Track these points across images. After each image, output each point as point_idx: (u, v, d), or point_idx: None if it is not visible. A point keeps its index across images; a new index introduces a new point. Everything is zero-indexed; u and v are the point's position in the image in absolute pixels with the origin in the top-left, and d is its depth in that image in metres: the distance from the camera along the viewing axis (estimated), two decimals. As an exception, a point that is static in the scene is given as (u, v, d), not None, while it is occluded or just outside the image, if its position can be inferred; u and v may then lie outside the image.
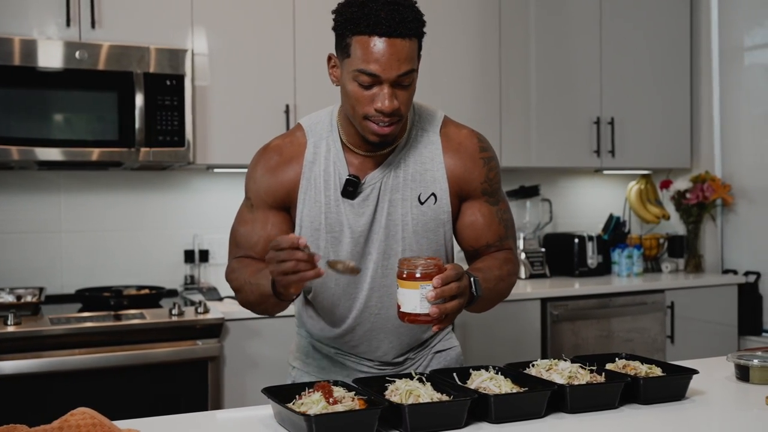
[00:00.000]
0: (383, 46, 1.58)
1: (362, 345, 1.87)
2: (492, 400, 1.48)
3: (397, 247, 1.77)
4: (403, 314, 1.53)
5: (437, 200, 1.78)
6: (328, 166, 1.77)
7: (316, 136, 1.79)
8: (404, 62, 1.60)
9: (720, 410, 1.64)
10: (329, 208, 1.76)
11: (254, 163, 1.85)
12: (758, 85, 4.35)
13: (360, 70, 1.61)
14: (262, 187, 1.80)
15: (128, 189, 3.56)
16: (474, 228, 1.83)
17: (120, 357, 2.86)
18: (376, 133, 1.66)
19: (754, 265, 4.33)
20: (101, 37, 3.13)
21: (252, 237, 1.81)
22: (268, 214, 1.80)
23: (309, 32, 3.51)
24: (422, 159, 1.78)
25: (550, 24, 4.08)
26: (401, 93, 1.64)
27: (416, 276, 1.50)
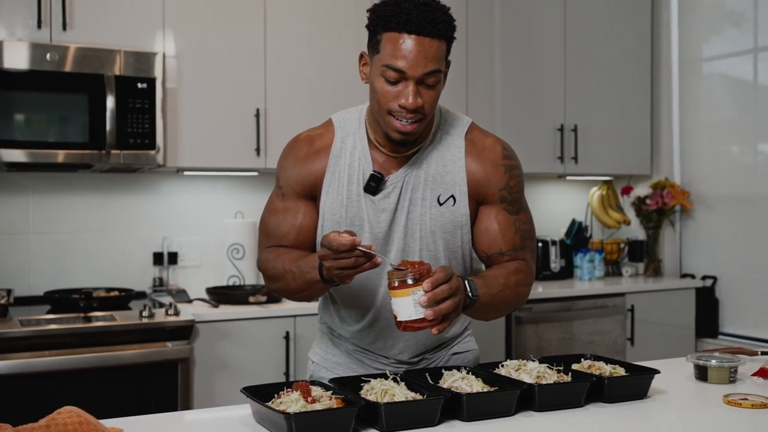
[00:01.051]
0: (411, 43, 1.63)
1: (379, 342, 1.91)
2: (464, 399, 1.54)
3: (415, 246, 1.81)
4: (400, 323, 1.55)
5: (456, 202, 1.81)
6: (353, 161, 1.82)
7: (344, 131, 1.85)
8: (431, 61, 1.65)
9: (680, 408, 1.72)
10: (350, 202, 1.81)
11: (285, 153, 1.90)
12: (715, 95, 4.49)
13: (387, 65, 1.66)
14: (292, 177, 1.85)
15: (97, 191, 3.56)
16: (488, 234, 1.83)
17: (90, 359, 2.87)
18: (399, 129, 1.70)
19: (711, 270, 4.46)
20: (72, 39, 3.14)
21: (283, 226, 1.86)
22: (299, 203, 1.85)
23: (280, 37, 3.54)
24: (444, 161, 1.82)
25: (516, 34, 4.16)
26: (426, 92, 1.68)
27: (407, 283, 1.52)
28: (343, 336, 1.97)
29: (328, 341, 2.02)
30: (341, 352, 1.99)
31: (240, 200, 3.81)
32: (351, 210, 1.81)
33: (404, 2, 1.66)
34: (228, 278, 3.68)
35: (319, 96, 3.62)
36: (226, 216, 3.77)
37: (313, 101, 3.61)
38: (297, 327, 3.28)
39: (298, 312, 3.28)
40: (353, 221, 1.80)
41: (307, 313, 3.26)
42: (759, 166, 4.26)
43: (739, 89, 4.37)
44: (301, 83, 3.59)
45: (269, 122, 3.52)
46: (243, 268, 3.65)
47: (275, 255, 1.83)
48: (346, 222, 1.81)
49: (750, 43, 4.28)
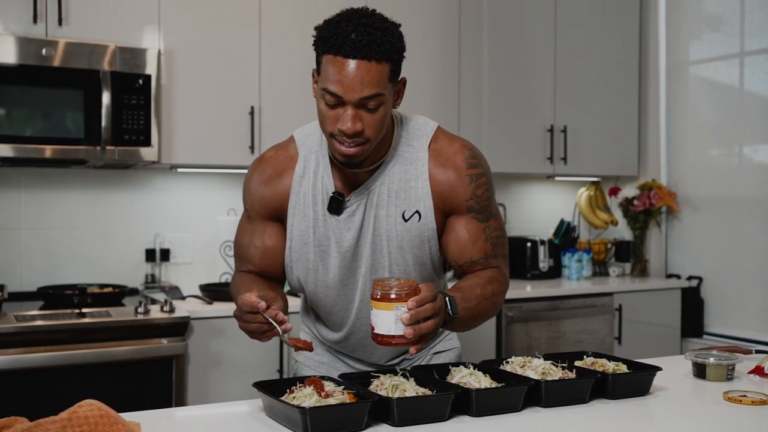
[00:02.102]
0: (347, 67, 1.57)
1: (357, 351, 1.94)
2: (474, 394, 1.56)
3: (384, 262, 1.80)
4: (377, 336, 1.53)
5: (421, 218, 1.78)
6: (316, 181, 1.79)
7: (306, 150, 1.82)
8: (368, 85, 1.58)
9: (682, 405, 1.75)
10: (317, 223, 1.79)
11: (249, 174, 1.88)
12: (702, 98, 4.55)
13: (325, 89, 1.61)
14: (256, 199, 1.84)
15: (90, 187, 3.55)
16: (457, 243, 1.80)
17: (85, 355, 2.86)
18: (342, 153, 1.65)
19: (697, 270, 4.52)
20: (68, 34, 3.13)
21: (250, 249, 1.87)
22: (264, 225, 1.85)
23: (275, 35, 3.55)
24: (407, 176, 1.78)
25: (506, 35, 4.20)
26: (367, 116, 1.62)
27: (391, 297, 1.50)
28: (326, 338, 1.99)
29: (311, 340, 2.02)
30: (324, 350, 2.01)
31: (233, 198, 3.81)
32: (318, 231, 1.80)
33: (345, 23, 1.60)
34: (220, 275, 3.69)
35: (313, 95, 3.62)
36: (218, 213, 3.78)
37: (308, 99, 3.58)
38: (291, 324, 3.28)
39: (291, 309, 3.27)
40: (321, 241, 1.80)
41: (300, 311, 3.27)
42: (744, 168, 4.32)
43: (726, 93, 4.43)
44: (295, 81, 3.59)
45: (264, 120, 3.52)
46: (236, 265, 3.65)
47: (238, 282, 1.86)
48: (314, 242, 1.80)
49: (736, 47, 4.35)
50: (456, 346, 2.07)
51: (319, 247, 1.80)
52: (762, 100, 4.24)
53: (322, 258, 1.81)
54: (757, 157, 4.30)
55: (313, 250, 1.81)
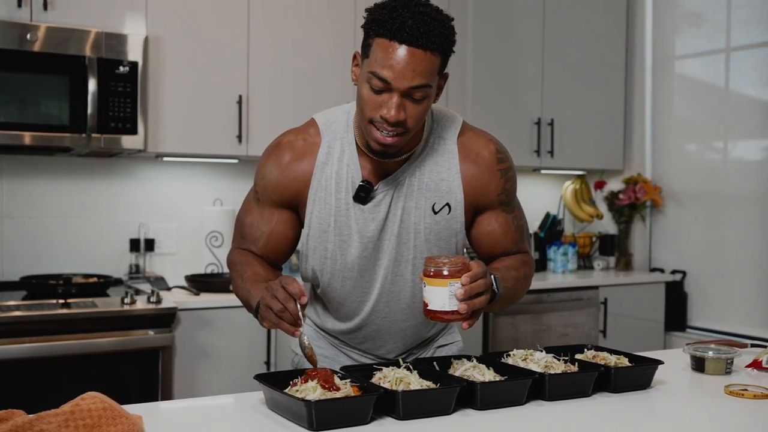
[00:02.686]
0: (401, 53, 1.54)
1: (367, 343, 1.90)
2: (479, 387, 1.54)
3: (408, 255, 1.77)
4: (431, 312, 1.54)
5: (451, 210, 1.76)
6: (341, 169, 1.74)
7: (330, 136, 1.76)
8: (419, 75, 1.55)
9: (684, 398, 1.75)
10: (339, 212, 1.74)
11: (265, 157, 1.81)
12: (687, 93, 4.57)
13: (374, 72, 1.57)
14: (270, 184, 1.78)
15: (73, 176, 3.49)
16: (492, 237, 1.82)
17: (70, 346, 2.82)
18: (378, 141, 1.62)
19: (680, 265, 4.54)
20: (53, 19, 3.07)
21: (255, 231, 1.82)
22: (274, 211, 1.80)
23: (264, 23, 3.51)
24: (438, 168, 1.75)
25: (494, 31, 4.18)
26: (411, 106, 1.59)
27: (444, 274, 1.51)
28: (330, 331, 1.95)
29: (313, 332, 1.98)
30: (327, 344, 1.96)
31: (219, 187, 3.77)
32: (339, 219, 1.75)
33: (402, 9, 1.56)
34: (206, 266, 3.64)
35: (302, 84, 3.60)
36: (204, 203, 3.73)
37: (297, 89, 3.58)
38: (278, 316, 3.26)
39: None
40: (342, 230, 1.75)
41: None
42: (729, 163, 4.35)
43: (711, 88, 4.44)
44: (284, 70, 3.55)
45: (252, 109, 3.48)
46: (221, 256, 3.61)
47: (243, 261, 1.80)
48: (335, 231, 1.75)
49: (722, 42, 4.36)
50: (458, 339, 2.05)
51: (339, 236, 1.75)
52: (747, 96, 4.27)
53: (341, 247, 1.76)
54: (742, 152, 4.32)
55: (333, 239, 1.75)
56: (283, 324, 1.53)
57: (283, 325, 1.53)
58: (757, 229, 4.18)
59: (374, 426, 1.44)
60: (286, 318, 1.52)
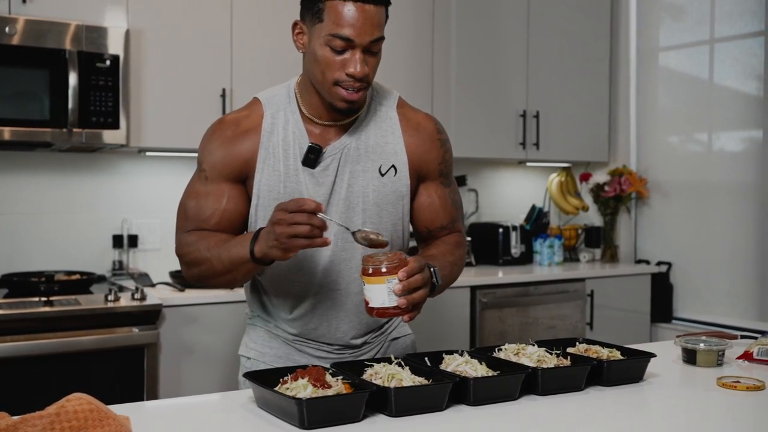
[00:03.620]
0: (357, 11, 1.63)
1: (322, 326, 1.85)
2: (471, 383, 1.52)
3: (357, 219, 1.78)
4: (372, 309, 1.56)
5: (397, 172, 1.81)
6: (287, 136, 1.77)
7: (273, 108, 1.80)
8: (376, 28, 1.65)
9: (677, 391, 1.74)
10: (288, 177, 1.76)
11: (209, 135, 1.81)
12: (672, 84, 4.57)
13: (334, 34, 1.64)
14: (217, 159, 1.77)
15: (55, 171, 3.43)
16: (431, 209, 1.88)
17: (53, 344, 2.77)
18: (345, 99, 1.68)
19: (666, 256, 4.55)
20: (33, 12, 3.01)
21: (205, 210, 1.77)
22: (223, 186, 1.77)
23: (246, 16, 3.47)
24: (382, 132, 1.82)
25: (478, 22, 4.16)
26: (370, 59, 1.68)
27: (382, 271, 1.53)
28: (280, 326, 1.90)
29: (263, 333, 1.93)
30: (280, 343, 1.90)
31: (202, 182, 3.72)
32: (289, 185, 1.76)
33: None
34: (190, 262, 3.59)
35: (285, 77, 3.54)
36: (188, 198, 3.68)
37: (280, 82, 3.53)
38: (265, 311, 3.23)
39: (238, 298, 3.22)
40: (292, 196, 1.74)
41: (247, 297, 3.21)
42: (713, 155, 4.35)
43: (695, 79, 4.45)
44: (267, 64, 3.52)
45: (235, 103, 3.44)
46: (206, 251, 3.57)
47: (197, 238, 1.76)
48: (284, 197, 1.74)
49: (706, 34, 4.36)
50: (410, 332, 2.05)
51: None
52: (730, 87, 4.27)
53: None
54: (725, 143, 4.33)
55: None
56: (316, 241, 1.53)
57: (317, 242, 1.53)
58: (741, 220, 4.19)
59: (366, 423, 1.42)
60: (317, 233, 1.52)
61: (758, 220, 4.11)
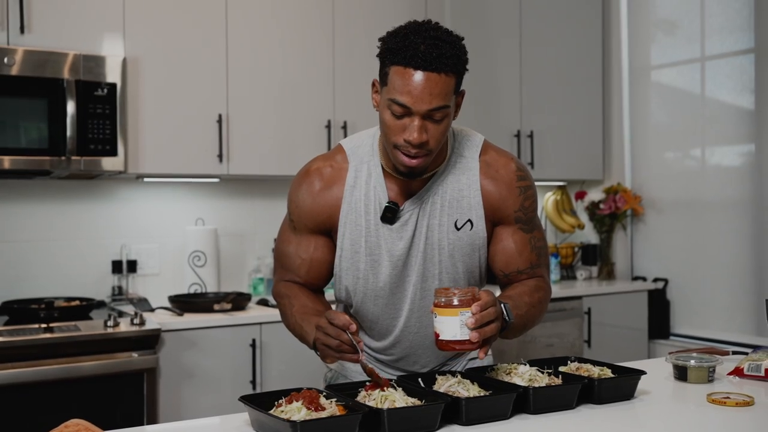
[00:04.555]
0: (417, 78, 1.61)
1: (402, 360, 1.95)
2: (464, 403, 1.55)
3: (434, 270, 1.83)
4: (443, 342, 1.58)
5: (473, 226, 1.82)
6: (368, 191, 1.81)
7: (357, 160, 1.84)
8: (436, 97, 1.63)
9: (667, 408, 1.75)
10: (369, 232, 1.82)
11: (296, 185, 1.89)
12: (664, 102, 4.61)
13: (393, 99, 1.64)
14: (304, 211, 1.86)
15: (54, 198, 3.47)
16: (505, 253, 1.86)
17: (53, 371, 2.80)
18: (404, 164, 1.69)
19: (662, 272, 4.57)
20: (30, 42, 3.06)
21: (296, 260, 1.90)
22: (310, 237, 1.87)
23: (242, 42, 3.51)
24: (459, 186, 1.82)
25: (471, 44, 4.21)
26: (432, 126, 1.66)
27: (454, 304, 1.55)
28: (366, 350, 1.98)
29: None
30: None
31: (201, 207, 3.76)
32: (370, 240, 1.82)
33: (413, 35, 1.63)
34: (189, 286, 3.63)
35: (282, 102, 3.60)
36: (186, 223, 3.72)
37: (276, 107, 3.59)
38: (263, 334, 3.25)
39: (263, 320, 3.25)
40: (372, 250, 1.82)
41: (272, 320, 3.23)
42: (707, 171, 4.39)
43: (687, 96, 4.49)
44: (263, 89, 3.56)
45: (231, 128, 3.48)
46: (205, 275, 3.61)
47: (289, 293, 1.88)
48: (366, 251, 1.82)
49: (697, 51, 4.41)
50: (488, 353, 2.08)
51: (370, 256, 1.82)
52: (723, 104, 4.31)
53: (372, 267, 1.83)
54: (719, 159, 4.36)
55: (364, 259, 1.83)
56: (345, 356, 1.61)
57: (345, 357, 1.61)
58: (736, 235, 4.21)
59: (360, 445, 1.44)
60: (345, 349, 1.60)
61: (753, 235, 4.14)
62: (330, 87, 3.69)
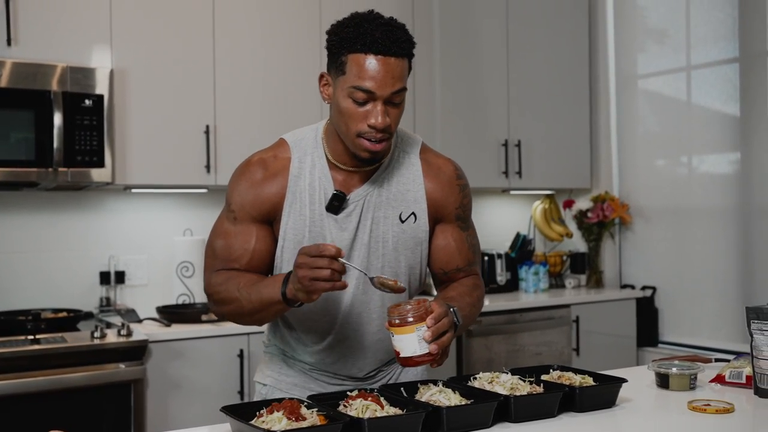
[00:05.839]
0: (378, 63, 1.66)
1: (339, 362, 1.92)
2: (444, 412, 1.55)
3: (378, 264, 1.84)
4: (404, 359, 1.60)
5: (417, 219, 1.86)
6: (313, 181, 1.82)
7: (300, 151, 1.84)
8: (397, 80, 1.68)
9: (648, 415, 1.77)
10: (313, 222, 1.81)
11: (237, 176, 1.87)
12: (651, 110, 4.65)
13: (355, 86, 1.67)
14: (247, 200, 1.82)
15: (42, 210, 3.47)
16: (446, 251, 1.91)
17: (40, 382, 2.80)
18: (368, 149, 1.72)
19: (650, 280, 4.59)
20: (17, 54, 3.07)
21: (235, 250, 1.83)
22: (252, 227, 1.83)
23: (229, 53, 3.53)
24: (404, 179, 1.86)
25: (459, 53, 4.23)
26: (392, 110, 1.71)
27: (409, 321, 1.58)
28: (298, 357, 1.96)
29: (280, 362, 2.00)
30: (296, 372, 1.97)
31: (189, 217, 3.77)
32: (314, 230, 1.81)
33: (366, 23, 1.68)
34: (177, 297, 3.63)
35: (269, 113, 3.61)
36: (174, 234, 3.72)
37: (264, 118, 3.60)
38: (251, 345, 3.25)
39: (251, 330, 3.25)
40: (316, 240, 1.81)
41: (260, 331, 3.23)
42: (693, 179, 4.42)
43: (673, 105, 4.52)
44: (251, 99, 3.57)
45: (219, 139, 3.49)
46: (193, 286, 3.61)
47: (227, 277, 1.80)
48: (309, 241, 1.80)
49: (683, 60, 4.44)
50: None
51: None
52: (708, 112, 4.34)
53: None
54: (705, 167, 4.39)
55: None
56: (336, 284, 1.57)
57: (337, 285, 1.58)
58: (723, 242, 4.24)
59: (341, 454, 1.45)
60: (337, 277, 1.57)
61: (740, 242, 4.16)
62: (317, 98, 3.70)
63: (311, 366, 1.95)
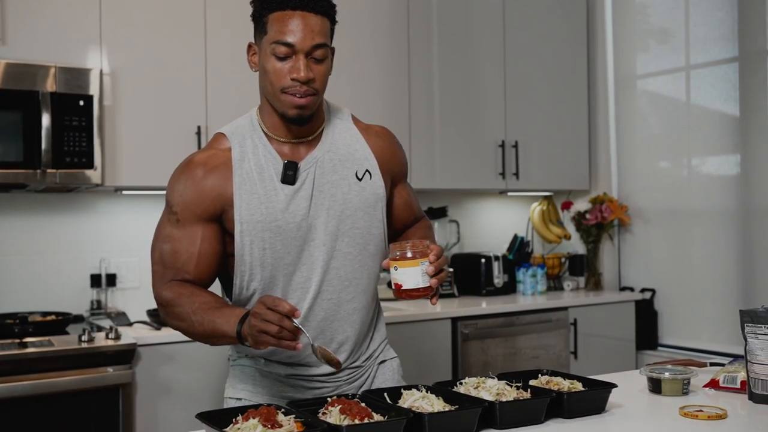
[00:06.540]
0: (297, 18, 1.71)
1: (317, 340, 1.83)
2: (426, 419, 1.51)
3: (344, 227, 1.83)
4: (406, 291, 1.68)
5: (372, 176, 1.89)
6: (258, 160, 1.80)
7: (238, 138, 1.83)
8: (317, 34, 1.73)
9: (639, 421, 1.72)
10: (268, 198, 1.78)
11: (177, 176, 1.82)
12: (650, 111, 4.60)
13: (276, 41, 1.72)
14: (189, 200, 1.77)
15: (31, 212, 3.43)
16: (407, 208, 2.04)
17: (27, 386, 2.75)
18: (294, 104, 1.74)
19: (650, 283, 4.54)
20: (6, 55, 3.03)
21: (181, 256, 1.77)
22: (196, 228, 1.77)
23: (221, 54, 3.49)
24: (348, 141, 1.90)
25: (456, 53, 4.19)
26: (315, 66, 1.74)
27: (413, 256, 1.68)
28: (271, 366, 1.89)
29: (252, 373, 1.92)
30: (271, 381, 1.90)
31: (181, 219, 3.72)
32: (270, 205, 1.77)
33: None
34: (169, 300, 3.58)
35: (261, 113, 3.57)
36: (166, 236, 3.68)
37: (256, 118, 3.55)
38: (242, 348, 3.21)
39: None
40: (275, 216, 1.77)
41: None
42: (693, 180, 4.37)
43: (672, 105, 4.47)
44: (242, 100, 3.52)
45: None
46: (185, 289, 3.56)
47: (179, 293, 1.75)
48: (267, 218, 1.76)
49: (682, 61, 4.40)
50: (395, 355, 2.07)
51: (273, 222, 1.77)
52: (708, 113, 4.29)
53: (277, 233, 1.78)
54: (705, 168, 4.34)
55: (268, 226, 1.77)
56: (283, 342, 1.55)
57: (283, 344, 1.55)
58: (722, 244, 4.19)
59: (318, 463, 1.40)
60: (286, 336, 1.54)
61: (739, 244, 4.11)
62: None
63: (286, 366, 1.88)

### GOAL OF THE EXERCISE:
Go back to the lines above and output, exactly as they stand, the ones from the line containing "25: (550, 24, 4.08)" to the line containing "55: (313, 250, 1.81)". Leave all pictures behind.

### ANSWER SECTION:
25: (550, 24, 4.08)
26: (401, 93, 1.64)
27: (416, 276, 1.50)
[00:01.051]
0: (411, 43, 1.63)
1: (379, 342, 1.91)
2: (464, 399, 1.54)
3: (415, 246, 1.81)
4: (400, 323, 1.55)
5: (456, 202, 1.81)
6: (353, 161, 1.82)
7: (344, 131, 1.85)
8: (431, 61, 1.65)
9: (680, 408, 1.72)
10: (350, 202, 1.81)
11: (285, 153, 1.90)
12: (715, 95, 4.49)
13: (387, 65, 1.66)
14: (292, 177, 1.85)
15: (97, 191, 3.56)
16: (488, 234, 1.83)
17: (90, 359, 2.87)
18: (399, 129, 1.70)
19: (711, 270, 4.46)
20: (72, 39, 3.14)
21: (283, 226, 1.86)
22: (299, 203, 1.85)
23: (280, 37, 3.54)
24: (444, 161, 1.82)
25: (516, 34, 4.16)
26: (426, 92, 1.68)
27: (407, 283, 1.52)
28: (343, 336, 1.97)
29: (328, 341, 2.02)
30: (341, 352, 1.99)
31: (240, 200, 3.81)
32: (351, 210, 1.81)
33: (404, 2, 1.66)
34: (228, 278, 3.68)
35: (319, 96, 3.62)
36: (226, 216, 3.77)
37: (313, 101, 3.61)
38: (297, 327, 3.28)
39: (298, 312, 3.28)
40: (353, 221, 1.80)
41: (307, 313, 3.26)
42: (759, 166, 4.26)
43: (739, 89, 4.37)
44: (301, 83, 3.59)
45: (269, 122, 3.52)
46: (243, 268, 3.65)
47: (275, 255, 1.83)
48: (346, 222, 1.81)
49: (750, 43, 4.28)
[00:02.102]
0: (347, 67, 1.57)
1: (357, 351, 1.94)
2: (474, 394, 1.56)
3: (384, 262, 1.80)
4: (377, 336, 1.53)
5: (421, 218, 1.78)
6: (316, 181, 1.79)
7: (306, 150, 1.82)
8: (368, 85, 1.58)
9: (682, 405, 1.75)
10: (317, 223, 1.79)
11: (249, 174, 1.88)
12: (702, 98, 4.55)
13: (325, 89, 1.61)
14: (256, 199, 1.84)
15: (90, 187, 3.55)
16: (457, 243, 1.80)
17: (85, 355, 2.86)
18: (342, 153, 1.65)
19: (697, 270, 4.52)
20: (68, 34, 3.13)
21: (250, 249, 1.87)
22: (264, 225, 1.85)
23: (275, 35, 3.55)
24: (407, 176, 1.78)
25: (506, 35, 4.20)
26: (367, 116, 1.62)
27: (391, 297, 1.50)
28: (326, 338, 1.99)
29: (311, 340, 2.02)
30: (324, 350, 2.01)
31: (233, 198, 3.81)
32: (318, 231, 1.80)
33: (345, 23, 1.60)
34: (220, 275, 3.69)
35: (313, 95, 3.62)
36: (218, 213, 3.78)
37: (308, 99, 3.58)
38: (291, 324, 3.28)
39: (291, 309, 3.27)
40: (321, 241, 1.80)
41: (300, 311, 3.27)
42: (744, 168, 4.32)
43: (726, 93, 4.43)
44: (295, 81, 3.59)
45: (264, 120, 3.52)
46: (236, 265, 3.65)
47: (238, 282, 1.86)
48: (314, 242, 1.80)
49: (736, 47, 4.35)
50: (456, 346, 2.07)
51: (319, 247, 1.80)
52: (762, 100, 4.24)
53: (322, 258, 1.81)
54: (757, 157, 4.30)
55: (313, 250, 1.81)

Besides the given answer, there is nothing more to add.